Jason Morrison is the President of the Pacific Institute, a California-headquartered public policy, supply and sustainability think tank that has been focusing on water and climate issues for three decades. As for all our interviews, we first showed him a series of testimonies that we collected around the world. We then asked him to comment and give us keys to understanding the complex topic of water preservation. The video shows a selection of his answers, and you can read his full interview below.
20 Questions About Water: What is your first reaction to these testimonies?
Jason Morrison: I think it’s true that people are not fully appreciating the fact that water is becoming increasingly scarce on the planet, and that we need to focus on how to manage water as a precious resource, which it is progressively becoming. If you go back one or two hundred years, we used to have relative abundance in most parts of the world, and as our population grows to 7+ billion people, we’re using a lot more of it, in more parts of the world, and we are reaching the limits of supply in many regions of the world.
20QAW: What are the biggest sources of water consumption in the world today?
J.M.: I think agriculture represents 80% of the water use in the world, industrial use is maybe 12%, and then only 8% is used by residents around the world.
20QAW: Historically, how have governments and institutions tried to raise awareness about water preservation?
J.M.: As you get into parts of the world where a drought hits, or where acute water scarcity is pronounced, then the government’s water resource agencies have launched education campaigns to try and help the public understand where the water comes from, the nature of the limited supply and how to better manage it. In parts of the world where water is relatively abundant, you don’t see these types of government outreach and awareness campaigns, they don’t exist. That feeds a perception of the population that it’s not a resource that they need to care much about, they can expect it to be there when they turn on the tap, if they have a tap.
“Companies have long known that water is a key resource that is scarce and that they need to better manage”
20QAW: What progress have we made in terms of water consciousness? Both at individual and industrial levels?
J.M.: I take this on a long-term temporal horizon. Over a long period of time, our collective water IQ, our collective water intelligence, has increased quite a bit, and over my 25-year career there’s been a big change in how the public understands water and its importance.
Companies, particularly businesses that are in water-intensive industries, have long known that water is a key resource that is scarce and that they need to better manage, and I would say they are ahead of the curve in many parts of the world in terms of implementing innovative technologies and practices to better manage resources. For the last five years of the World Economic Forum’s Global Risks Report, water has been in the top 5 in terms of impact, and that’s reflecting the views of CEOs and C-suite types from global companies that have recognised this problem, so it’s not a new issue in the perception of the business community, particularly large companies.

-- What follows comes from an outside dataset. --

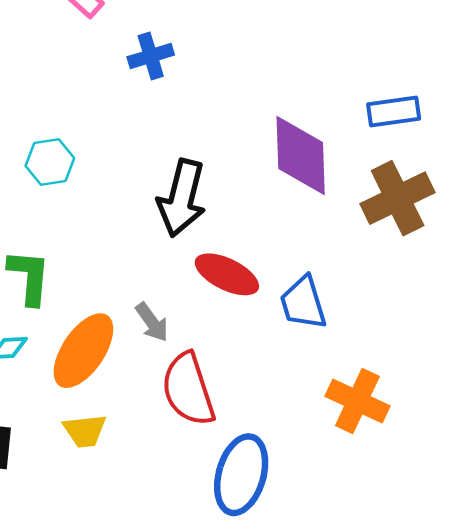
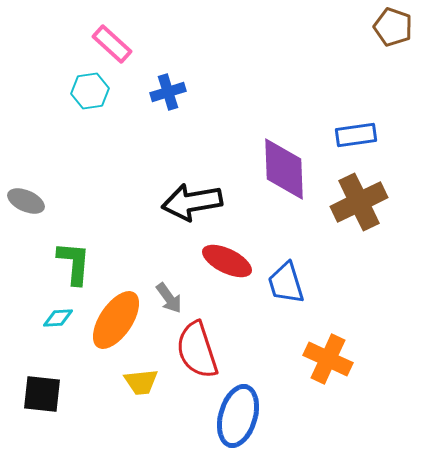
cyan hexagon: (50, 162) -> (90, 91), moved
black arrow: (182, 198) -> (192, 202), turned 66
yellow trapezoid: (85, 431) -> (141, 382), moved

20QAW: What more can be done?
J.M.: There’s still a lot to be done around raising awareness about water. I would argue though that one of the issues we are forgetting and that we need to bring into the public discourse is not how little water we have, it’s how it’s distributed. We still have hundreds of millions of people around the world who don’t have adequate access to safe drinking water, and it’s even worse when it comes to safely managed sanitation. So there is one question around global water resource and whether we are reaching the limits of supply, and then another question around whether or not the water we do have is allocated equitably. There’s a lot of work to be done and a lot of awareness that needs to be raised in order to tackle this problem in the next fifteen years of the Sustainable Development Goals that the UN has put in place.
“There is one question around whether we are reaching the limits of supply, and then another question around whether or not the water we do have is allocated equitably”
20QAW: How do you imagine the water situation in a hundred years?
J.M.: I’m convinced that as a renewable resource, if we put our minds to it, we’ll be able to manage water in a way where supply and demand is balanced in basins around the world. It will cost us more than it does today to do that, because of the way we mismanage water. But that cost is something that will be worthwhile, and society will realise and appreciate the value of investing in water resources at basin scale. I also believe in the social and ethical imperative of making sure the world’s poorest get the water they need, as well as the need for aquatic ecosystems, which have been de-watered in many parts of the world, to have their water needs met. I’m convinced we’ll get there; it’s just a matter of putting our attention to it and investing the amount of money to achieve this.